John McCain's Anger Problem

The most telling poll result from last night's debate was not the CBS survey of uncommitted voters that found Obama trouncing McCain, 53 percent to 22 percent. It was not a Fox News focus group conducted by conservative pollster Frank Luntz that decisively favored Obama. Rather, the most telling result was a subquestion asked in a poll conducted by CNN. "Who spent more time attacking during the debate?" They asked. Seven percent said Barack Obama. Eighty percent said John McCain. It was no surprise, then, that Obama won their poll, too: 58 percent to 31 percent.

John McCain has an anger problem. But not the one many political observers presumed he'd have. He has not lost his temper at a questioner, blown up at a reporter, or exploded during a debate. Rather than a swift detonation, he has settled into a slow burn. He seethes. His debate performances have been shot through with contempt and resentment. The first meeting saw McCain unable to meet Barack Obama's eye, or begin a sentence without first attaching, "what Senator Obama doesn't understand." The second saw him tumble into a Grandpa Simpson moment, smirking wildly at the camera and referring to Obama as "that one." Last night's meeting, however, was McCain's worst: The seated setting led to split-screen coverage, and McCain's face was alive with fury. He grimaced and smirked and sighed. He rolled his eyes and bulged his neck and shook his head. What he said aloud was not nearly so damaging as what his expressions silently betrayed. And so he lost.

John McCain has every right to be angry. He should have beaten George W. Bush in 2000. He lost to the money and smears of a lesser man, and then had to watch that man occupy the most historic presidency of modern times. Imagine McCain, a man who has spent his life thinking about war and honor and duty and sacrifice, observing Bush exhort us to shop after 9/11. What must he thought of that moment? How often must he have thought of what he would do with that moment?

But the years were kind to John McCain, and by 2004, he was arguably the country's most popular politician. The Democrat begged him to be his vice president; the Republican incumbent needed his endorsement. If it had been an open field, he would have won in a walk. And so he made a judgment: He would yoke himself to the Republican Party. He would play the good soldier, and in 2008, he would be promoted to command.

But the world changed on John McCain. The Republican brand is shot. The threat of terrorism has receded from the public imagination. Economic insecurity has come to occupy center stage. Americans are afraid, yes. But what they fear is not what John McCain knows how to fight. You cannot -- or at least, should not -- bomb, bomb, bomb, bomb, bomb the economy. You cannot fix Wall Street with a draft. You cannot prop up median wages by gleefully bucking your party on the Sunday shows. This is a year that favors health care plans and regulatory schemes and unemployment benefits. It is not a year that favors John McCain.

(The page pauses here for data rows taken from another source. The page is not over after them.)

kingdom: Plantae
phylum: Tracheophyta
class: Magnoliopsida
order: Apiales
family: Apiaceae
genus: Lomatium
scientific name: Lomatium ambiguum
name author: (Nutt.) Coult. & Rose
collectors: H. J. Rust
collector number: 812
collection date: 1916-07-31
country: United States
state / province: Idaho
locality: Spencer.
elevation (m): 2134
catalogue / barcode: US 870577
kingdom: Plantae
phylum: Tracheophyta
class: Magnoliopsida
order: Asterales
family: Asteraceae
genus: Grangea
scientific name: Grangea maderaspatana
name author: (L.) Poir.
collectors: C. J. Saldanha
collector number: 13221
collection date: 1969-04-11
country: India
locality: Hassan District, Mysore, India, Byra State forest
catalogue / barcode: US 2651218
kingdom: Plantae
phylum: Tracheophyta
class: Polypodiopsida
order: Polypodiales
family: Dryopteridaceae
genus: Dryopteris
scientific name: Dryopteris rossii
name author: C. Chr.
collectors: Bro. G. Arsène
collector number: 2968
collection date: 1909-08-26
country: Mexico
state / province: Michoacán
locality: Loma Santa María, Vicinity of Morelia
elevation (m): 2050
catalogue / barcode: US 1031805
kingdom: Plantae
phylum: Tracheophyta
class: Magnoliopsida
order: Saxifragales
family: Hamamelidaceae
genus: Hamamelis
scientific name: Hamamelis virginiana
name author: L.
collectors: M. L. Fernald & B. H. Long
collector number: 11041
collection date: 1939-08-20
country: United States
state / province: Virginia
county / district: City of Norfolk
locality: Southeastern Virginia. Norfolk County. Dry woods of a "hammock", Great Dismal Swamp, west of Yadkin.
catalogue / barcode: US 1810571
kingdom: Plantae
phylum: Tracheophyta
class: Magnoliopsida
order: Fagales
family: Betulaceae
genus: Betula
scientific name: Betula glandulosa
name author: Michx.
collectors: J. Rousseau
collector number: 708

And so it is that George W. Bush now looks like he will beat McCain twice. McCain will have lost to the ruthless aptitude of Bush's campaign in 2000, and to the inadequacies of his presidency in 2008. It must be a wrenching realization. Caught between the hard realities of the moment and the sharp failures of George W. Bush, he has done the only thing he can do: Attack. And so he has. He has attacked Obama as inexperienced, as unsettlingly eloquent, as a mere celebrity. He has attacked him for consorting with terrorists and plotting with ACORN. He has attacked him on offshore drilling and abortion and taxes and folksy aphorisms.

He attacks because it is the only strategy open to a candidate down eight points, with 19 days left in the election. Because he doesn't have the policy answer that will vault him ahead of Barack Obama, and because after years in the public eye, there is little left for John McCain to say about John McCain. And as he attacks, he seems ever more inadequate to the moment. Wall Street tumbles, and he speaks of 1960s radicals. Americans lose their homes, and he complains of harsh words from John Lewis. Nine out of ten American express displeasure with the direction of the country, and he cries that Barack Obama did not take public funding. For a man who built his career atop a slew of brave causes and a sense of national purpose, this is an indignity indeed. And so he is angry. But at the wrong things. Viewers see him berating Barack Obama but speaking haltingly about health care. His furies do not match their own.

John McCain's best moment in last night's debate came when he heatedly declared, "Senator Obama, I am not President Bush. If you wanted to run against President Bush, you should have run four years ago." So too should John McCain. But he did not run four years ago, nor accept John Kerry's offer of a partnership. And so the only man John McCain really has cause to be angry at is himself.